Of course, W.’s interest in tension and self-consciousness works much better for certain authors than for others: Dio Chrysostom, Lucian, and Favorinus are clearly the privileged subjects of this book, and when the discussion turns to them, the book is at its best. In contrast, I couldn’t help feeling my attention lagging when Musonius, Plutarch, or Marcus Aurelius entered the picture; for all W.’s careful reading practices, his theoretical apparatus simply works better for the more flamboyant, self-conscious texts. W.’s structuring of certain chapters by starting with a ‘straight’ author and concluding with a ‘self-conscious’ one only draws attention to this contrast. Now this is understandable since W.’s expressed goal is to concentrate on “the ludic and elusive temper of Greek self-representation” in this period, and he admirably gives us a sense of why these texts are so much fun to read. One wonders though how W.’s model of Greek Imperial Literature would fare if extended to less popular (for us) authors (e.g., Maximus of Tyre, Aelian, Aelius Aristides), or less ludic ones (say, Sextus Empiricus).

I should add, however, that this book functions as one of the best introductions available to those Second Sophistic figures on whom W. lavishes attention. Chapter 5 on Lucian (along with other sections scattered throughout the book) is, I think, the most penetratingly informative treatment of Lucianic discourse since Branham’s Unruly Eloquence, and his analyses of Dio (especially in Chapter 3) convey a far better understanding of that author’s technique, literary persona, and general slipperiness than any book-length study currently available. His Favorinus is a worthy complement to Gleason’s account in Making Men, and from a literary-critical standpoint, surpasses it.

Over the past forty years or so, the Second Sophistic has been recognized as an interesting and important historical and cultural phenomenon, and certain genres, like the novel, have established themselves as ‘literature’, but the study of Greek Imperial literature is currently struggling (as that of other ‘secondary’ literatures have done in the past such as Hellenistic poetry, Silver Latin) for recognition as being serious, worthy, and canonical.10 If this book reaches the audience it so richly deserves, it will go a long way toward achieving that goal.11

Notes

1. Much of Whitmarsh’s previous work appears, in one form or another, in this book. In particular, as he notes, his article “Reading power in Roman Greece: the paideia of Dio Chrysostom” (in Y.L. Too & N. Livingstone (eds.) (1998) Pedagogy and Power, 192-213. Cambridge) makes up part of Chapter 3, and “‘Greece is the world’: exile and identity in the Second Sophistic” (in S. Goldhill (ed.) (2001) Being Greek Under Rome, 269-305. Cambridge) a substantial part of Chapter 4.

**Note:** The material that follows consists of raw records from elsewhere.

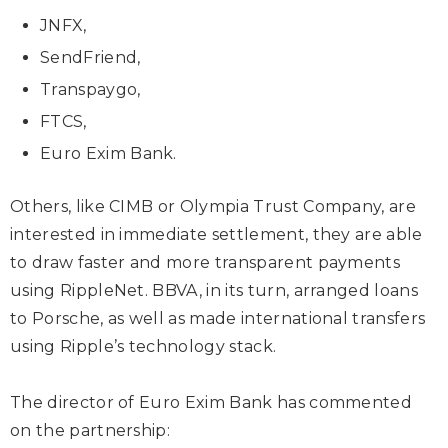
JNFX,
SendFriend,
Transpaygo,
FTCS,
Euro Exim Bank.
Others, like CIMB or Olympia Trust Company, are
interested in immediate settlement, they are able
to draw faster and more transparent payments
using RippleNet. BBVA, in its turn, arranged loans
to Porsche, as well as made international transfers
using Ripple’s technology stack.
The director of Euro Exim Bank has commented
on the partnership: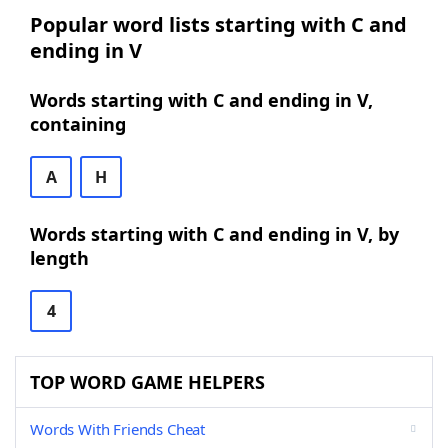
Popular word lists starting with C and
ending in V
Words starting with C and ending in V,
containing
A
H
Words starting with C and ending in V, by
length
4
TOP WORD GAME HELPERS
Words With Friends Cheat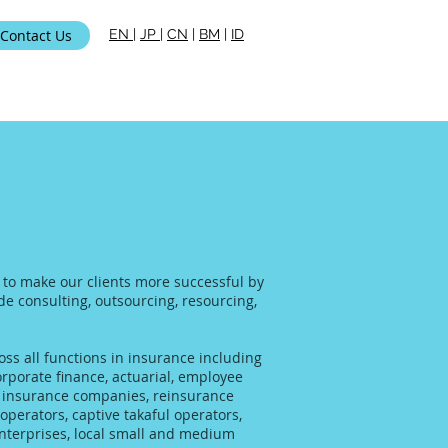
Contact Us
EN
|
JP
|
CN
|
BM
|
ID
ami
s to make our clients more successful by
ide consulting, outsourcing, resourcing,
ss all functions in insurance including
rporate finance, actuarial, employee
al insurance companies, reinsurance
operators, captive takaful operators,
enterprises, local small and medium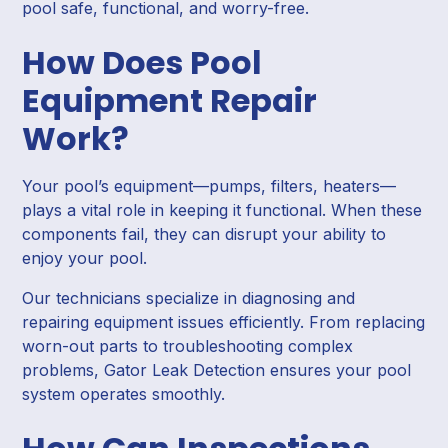
pool safe, functional, and worry-free.
How Does Pool
Equipment Repair
Work?
Your pool’s equipment—pumps, filters, heaters—
plays a vital role in keeping it functional. When these
components fail, they can disrupt your ability to
enjoy your pool.
Our technicians specialize in diagnosing and
repairing equipment issues efficiently. From replacing
worn-out parts to troubleshooting complex
problems, Gator Leak Detection ensures your pool
system operates smoothly.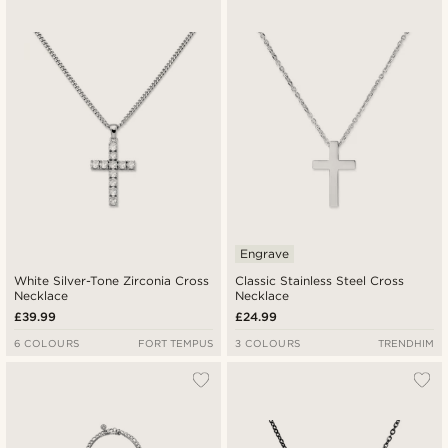
Newest
Lowest price
Highest price
Engrave
White Silver-Tone Zirconia Cross
Classic Stainless Steel Cross
Necklace
Necklace
£39.99
£24.99
6 COLOURS
FORT TEMPUS
3 COLOURS
TRENDHIM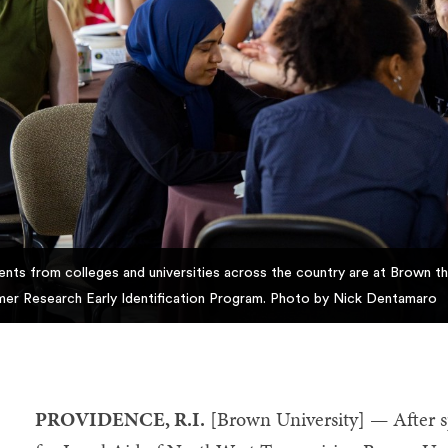
ents from colleges and universities across the country are at Brown thi
er Research Early Identification Program. Photo by Nick Dentamaro
PROVIDENCE, R.I.
[Brown University] — After s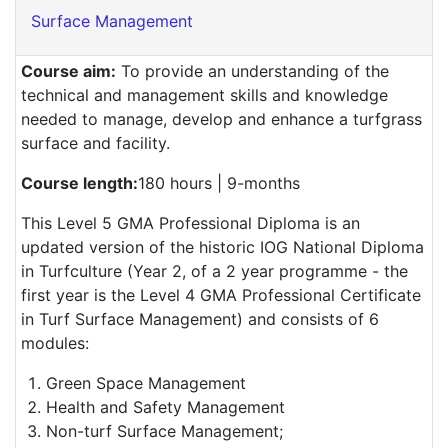
Surface Management
Course aim:
To provide an understanding of the
technical and management skills and knowledge
needed to manage, develop and enhance a turfgrass
surface and facility.
Course length:
180 hours | 9-months
This Level 5 GMA Professional Diploma is an
updated version of the historic IOG National Diploma
in Turfculture (Year 2, of a 2 year programme - the
first year is the Level 4 GMA Professional Certificate
in Turf Surface Management) and consists of 6
modules:
Green Space Management
Health and Safety Management
Non-turf Surface Management;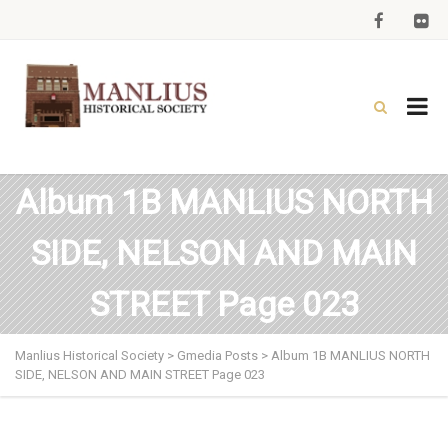
Album 1B MANLIUS NORTH
SIDE, NELSON AND MAIN
STREET Page 023
Manlius Historical Society
>
Gmedia Posts
>
Album 1B MANLIUS NORTH
SIDE, NELSON AND MAIN STREET Page 023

2. S. Goldhill (1994) Foucault’s Virginity; R. Branham (1989) Unruly Eloquence. Harvard; T. Duff (1999) Plutarch’s Lives. Exploring Virtue and Vice. Oxford; J. Porter (2001) “Ideals and Ruins. Pausanias, Longinus, and the Second Sophistic,” in S. Alcock, J. Cherry, and J. Elsner (eds.) Pausanias, 63-92. Oxford; S. Goldhill (ed.) (2001) Being Greek Under Rome. Cambridge.

3. G. Anderson (1995) The Second Sophistic. Routledge, is a serviceable survey, and B. Reardon (1971) Au courants littéraires grecs des IIe et IIIe siècles après J.-C. Paris, remains valuable, despite the omission of authors such as Dio and Plutarch.

4. M. Gleason (1995) Making Men. Princeton; T. Schmitz (1997) Bildung und Macht. C.H. Beck; S. Swain (1996) Hellenism and Empire. Oxford.

5. W. provides a nice overview of the concept of paideia in Greek culture and its changing ideological charges over time, especially with reference to Rome’s own appropriation of Greek paideia.

6. W. provides a more extended reading of the Aethiopica along these lines in R. Hunter (ed.) (1998) Studies in Heliodorus, 93-124. Cambridge. Cf. the BMCR review of this volume by M. Anderson: (1999.06.04)

7. W.’s 1998 Cambridge D.Phil. thesis was titled Symboulos: philosophy, power and culture in the literature of Roman Greece, and focused on the Greek philosophical advisor. Initial notices of the book under review went under a similar name.

8. E.g., J.L. Moles (1990) “The Kingship Orations of Dio Chrysostom,” PLLS 6, 297-375. W. argues that the ostensible performative scenario of the Kingships (before the Emperor Trajan) was likely to have been fictitious and plausibly imagines them as delivered in a civic context in Asia Minor. Appendix 2 (325-7) argues this in more detail.

9. Possibly due to the fact that W. has treated the dialogue at length previously in JHS 119 (1999), 142-60.

10. Note the citations of Latinists such as Stephen Hinds, Duncan Kennedy, and David Quint in W.’s Introduction.

11. The book is extremely well-produced; very few typographical errors popped up. One sentence, however, puzzled me: on p. 273, W. speaks of a “feline narrative involution” in Lucian’s Nigrinus. Extremely suggestive, but opaque, I think.